Identifying and Addressing Staff Shortages

The Policy Forums revealed the need to identify staffing problems correctly in order to design appropriate remedies. Often, education stakeholders attribute school staffing problems to an insufficient supply. Policy Forum participants dissected critical staffing issues with the experts and then examined implications for policies that support sound preparation of qualified teachers, as well as effective recruitment and retention practices. These discussions helped policymakers gain a more expansive understanding of the problems and probable solutions.

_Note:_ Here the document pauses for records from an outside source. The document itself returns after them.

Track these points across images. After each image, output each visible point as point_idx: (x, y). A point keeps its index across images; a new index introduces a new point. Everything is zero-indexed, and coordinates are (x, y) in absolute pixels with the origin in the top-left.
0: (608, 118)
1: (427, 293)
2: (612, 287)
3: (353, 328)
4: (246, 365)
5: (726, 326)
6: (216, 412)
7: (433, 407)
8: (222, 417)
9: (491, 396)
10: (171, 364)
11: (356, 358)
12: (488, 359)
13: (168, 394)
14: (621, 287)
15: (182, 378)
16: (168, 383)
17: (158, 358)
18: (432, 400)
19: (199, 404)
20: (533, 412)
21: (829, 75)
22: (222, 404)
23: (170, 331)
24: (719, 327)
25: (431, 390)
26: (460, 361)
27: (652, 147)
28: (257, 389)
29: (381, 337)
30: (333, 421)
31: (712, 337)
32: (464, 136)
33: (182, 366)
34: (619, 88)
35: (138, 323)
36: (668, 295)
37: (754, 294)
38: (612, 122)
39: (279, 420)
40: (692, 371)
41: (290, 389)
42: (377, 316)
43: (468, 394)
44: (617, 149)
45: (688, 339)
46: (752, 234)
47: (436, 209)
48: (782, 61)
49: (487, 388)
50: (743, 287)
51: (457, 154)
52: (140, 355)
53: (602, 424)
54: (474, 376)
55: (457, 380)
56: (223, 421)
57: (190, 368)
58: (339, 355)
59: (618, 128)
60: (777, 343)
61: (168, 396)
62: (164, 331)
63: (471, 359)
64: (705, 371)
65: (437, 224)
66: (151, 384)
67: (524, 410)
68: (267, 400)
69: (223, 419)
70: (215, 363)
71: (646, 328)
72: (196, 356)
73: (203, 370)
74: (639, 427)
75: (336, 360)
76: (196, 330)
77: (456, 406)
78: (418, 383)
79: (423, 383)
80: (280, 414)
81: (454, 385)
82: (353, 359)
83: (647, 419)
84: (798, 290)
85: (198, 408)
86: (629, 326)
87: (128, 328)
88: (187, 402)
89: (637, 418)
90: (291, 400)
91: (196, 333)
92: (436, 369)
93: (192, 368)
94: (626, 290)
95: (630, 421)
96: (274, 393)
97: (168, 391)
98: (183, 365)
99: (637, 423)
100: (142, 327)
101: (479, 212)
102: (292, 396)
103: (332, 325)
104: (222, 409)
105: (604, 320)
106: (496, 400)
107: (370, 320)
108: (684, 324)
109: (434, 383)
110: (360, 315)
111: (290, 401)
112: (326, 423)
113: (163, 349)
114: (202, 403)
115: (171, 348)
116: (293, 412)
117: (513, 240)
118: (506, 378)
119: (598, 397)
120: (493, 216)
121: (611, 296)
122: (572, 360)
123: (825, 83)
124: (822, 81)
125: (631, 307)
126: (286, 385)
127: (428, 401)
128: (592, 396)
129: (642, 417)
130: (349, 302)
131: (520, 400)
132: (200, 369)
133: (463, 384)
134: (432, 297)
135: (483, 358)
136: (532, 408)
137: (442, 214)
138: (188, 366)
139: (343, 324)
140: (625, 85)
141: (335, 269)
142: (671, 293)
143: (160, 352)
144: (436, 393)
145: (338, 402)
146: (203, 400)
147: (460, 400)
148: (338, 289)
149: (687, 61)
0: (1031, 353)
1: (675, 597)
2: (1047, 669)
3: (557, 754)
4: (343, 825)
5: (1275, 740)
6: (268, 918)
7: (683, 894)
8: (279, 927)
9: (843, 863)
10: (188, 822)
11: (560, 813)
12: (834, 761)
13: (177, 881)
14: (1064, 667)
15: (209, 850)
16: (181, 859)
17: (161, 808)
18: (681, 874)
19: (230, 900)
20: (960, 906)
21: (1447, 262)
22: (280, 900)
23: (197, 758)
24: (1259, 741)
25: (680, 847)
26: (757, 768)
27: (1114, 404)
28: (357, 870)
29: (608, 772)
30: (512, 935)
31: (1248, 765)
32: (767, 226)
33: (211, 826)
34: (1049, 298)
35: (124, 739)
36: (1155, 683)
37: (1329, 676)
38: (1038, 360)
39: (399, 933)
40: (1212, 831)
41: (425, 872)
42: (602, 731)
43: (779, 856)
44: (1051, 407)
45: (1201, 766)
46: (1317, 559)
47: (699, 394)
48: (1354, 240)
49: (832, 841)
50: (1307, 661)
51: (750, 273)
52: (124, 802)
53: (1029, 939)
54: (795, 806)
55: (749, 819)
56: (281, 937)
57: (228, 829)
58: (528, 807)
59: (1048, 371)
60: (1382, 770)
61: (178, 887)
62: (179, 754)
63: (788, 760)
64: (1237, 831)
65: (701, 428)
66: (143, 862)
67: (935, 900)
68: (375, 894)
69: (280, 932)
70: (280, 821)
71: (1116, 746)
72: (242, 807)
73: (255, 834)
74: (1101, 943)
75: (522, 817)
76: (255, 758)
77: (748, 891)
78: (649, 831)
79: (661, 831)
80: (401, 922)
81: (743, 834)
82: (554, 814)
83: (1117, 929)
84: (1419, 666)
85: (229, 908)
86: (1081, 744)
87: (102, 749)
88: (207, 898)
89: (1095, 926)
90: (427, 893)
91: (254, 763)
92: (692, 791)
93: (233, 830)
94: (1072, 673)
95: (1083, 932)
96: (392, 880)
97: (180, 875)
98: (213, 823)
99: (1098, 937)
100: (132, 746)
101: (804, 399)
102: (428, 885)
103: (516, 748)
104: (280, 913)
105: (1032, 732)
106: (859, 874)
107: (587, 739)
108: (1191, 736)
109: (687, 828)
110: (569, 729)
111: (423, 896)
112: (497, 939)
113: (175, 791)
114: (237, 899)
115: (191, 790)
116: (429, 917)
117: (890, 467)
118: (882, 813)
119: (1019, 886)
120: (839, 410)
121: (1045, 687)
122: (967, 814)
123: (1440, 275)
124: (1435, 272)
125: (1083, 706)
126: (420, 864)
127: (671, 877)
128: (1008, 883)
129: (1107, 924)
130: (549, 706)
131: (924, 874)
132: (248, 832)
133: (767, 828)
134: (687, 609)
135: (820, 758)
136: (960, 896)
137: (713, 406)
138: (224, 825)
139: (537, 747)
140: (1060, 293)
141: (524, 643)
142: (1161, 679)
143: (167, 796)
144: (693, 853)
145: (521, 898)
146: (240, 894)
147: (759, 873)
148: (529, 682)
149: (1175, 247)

Increasingly, research has shown that the issue is much more complex than having an insufficient supply of teachers. Indeed, critical shortages exist in certain fields and levels (e.g., mathematics, science, technology, special education). However, recent data indicate that the retention of highly qualified teachers constitutes a major challenge in all areas, with turn-over and attrition contributing significantly to teacher staffing problems. Ingersoll, for example, found that “school staffing problems are not primarily due to teacher shortages, in the technical sense of an insufficient supply of qualified teachers, rather they are primarily due to excess demand resulting from a ‘revolving door’-where large numbers of qualified teachers depart their jobs for reasons other than retirement.” Many teachers move to more attractive teaching positions; others leave the profession. According to one recent analysis of national data shared with Policy Forum participants, about one third of new teachers leave teaching sometime during their first 3 years of teaching and nearly half leave after 5 years.

Having an improved understanding of the complexities surrounding teacher shortages helps policymakers advance policies to tackle staffing issues more specifically. Jurisdictions are supporting or exploring many initiatives, including (a) legislatively earmarked recruitment strategies that identify needs and remedies specific to a district’s staffing situation, (b) salary and other compensation incentives to attract and retain qualified teachers, and (c) expanded partnerships beyond the education community tailored to address particular gaps.

Conclusion

Central to the issues covered in the Policy Forums is the challenge of how to assure that the students who face the biggest hurdles within and outside the classroom receive stable, high-quality teaching. Student access to well qualified teachers varies widely, with students in poorer and more racially isolated schools-too often low-performing schools-having inexperienced, uncertified, and out-of-field teachers. Low-income and high-minority schools face the greatest challenges in averting the devastating impact of poorly trained and skilled teachers over several school years. Teachers in high-poverty and high-minority schools report poor working conditions (e.g., poor facilities, books and other materials in short supply, large class sizes, and little administrative support) that contribute significantly to high attrition of good teachers and their aspiring but less experienced colleagues from specific schools, as well as from the profession. These challenges indicate a need to address teacher distribution, teacher support, and teaching resources to improve the learning opportunities for all children.

Sharing this knowledge about teacher quality with policymakers and other education stakeholders makes it more likely that policymakers will use data and best practices as they make decisions in support of strategies that will improve student achievement and ensure school success.